I’m known for saying ‘good enough is good enough’, as perfection is the enemy of progress.
Many people, including myself, struggle to move forwards with something in their business (or in their lives) as they feel it needs to be perfect before it can be revealed to the world. This might be publishing a blog post, it might be hosting a party.
It’s easy to have the perfect version of something in your head, that says exactly what you mean in perfectly understandable language, that gives exactly the impression of who you are that you want the whole world to see and approve of.
But getting it out of your head and into reality is hard. We get so tangled up in making it perfect that we forget the reason we want to do it in the first place. We just want to communicate and connect with people, and show them who we are.
When the perfect version exists in your head, the good enough version that you have in front of you doesn’t seem good enough. It seems lacking, a failure, not what you really want to say or the way you want to be seen.
This trips us up, holds us back, and stops us from making progress. We can’t convince ourselves that ‘good enough is good enough’.
So today I’m reflecting on a better way of addressing it – ‘it’s a decent start, and I’ll improve as I go on’.
That gets us going, and allows for errors and improvements. Taking imperfect action is a great start.
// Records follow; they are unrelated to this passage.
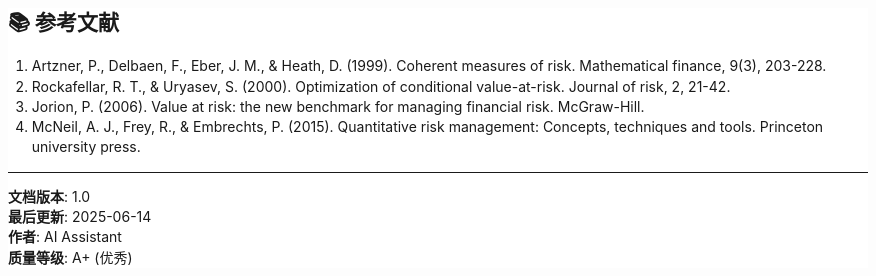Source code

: 
## 📚 参考文献

1. Artzner, P., Delbaen, F., Eber, J. M., & Heath, D. (1999). Coherent measures of risk. Mathematical finance, 9(3), 203-228.
2. Rockafellar, R. T., & Uryasev, S. (2000). Optimization of conditional value-at-risk. Journal of risk, 2, 21-42.
3. Jorion, P. (2006). Value at risk: the new benchmark for managing financial risk. McGraw-Hill.
4. McNeil, A. J., Frey, R., & Embrechts, P. (2015). Quantitative risk management: Concepts, techniques and tools. Princeton university press.

---

**文档版本**: 1.0  
**最后更新**: 2025-06-14  
**作者**: AI Assistant  
**质量等级**: A+ (优秀)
It says ‘this isn’t exactly it, but it’s somewhere near there and I’m giving it a go’.
As the Black Lives Matter protests have grown in recent days, non-racist white people have been called upon to speak up and be publicly anti-racist. I’m one of those non-racist white people. It’s hard. What are you supposed to say?
I was tongue-tied. I was afraid to say the wrong thing. I wanted it to be perfect.
I talked to a couple of close friends, both white women in a similar situation. I realised that I had to say something, do something – anything well-intentioned and positive must be better than saying nothing at all.
So I thought carefully, made a decent start, and vowed to improve as I go along.
I’ve shared posts with reading lists and links for white people to educate themselves and be a better ally. I’ve shared posts about black people being killed in situations where white people wouldn’t even get a second glance. I’ve called out friends on social media for sharing posts that excuse police brutality.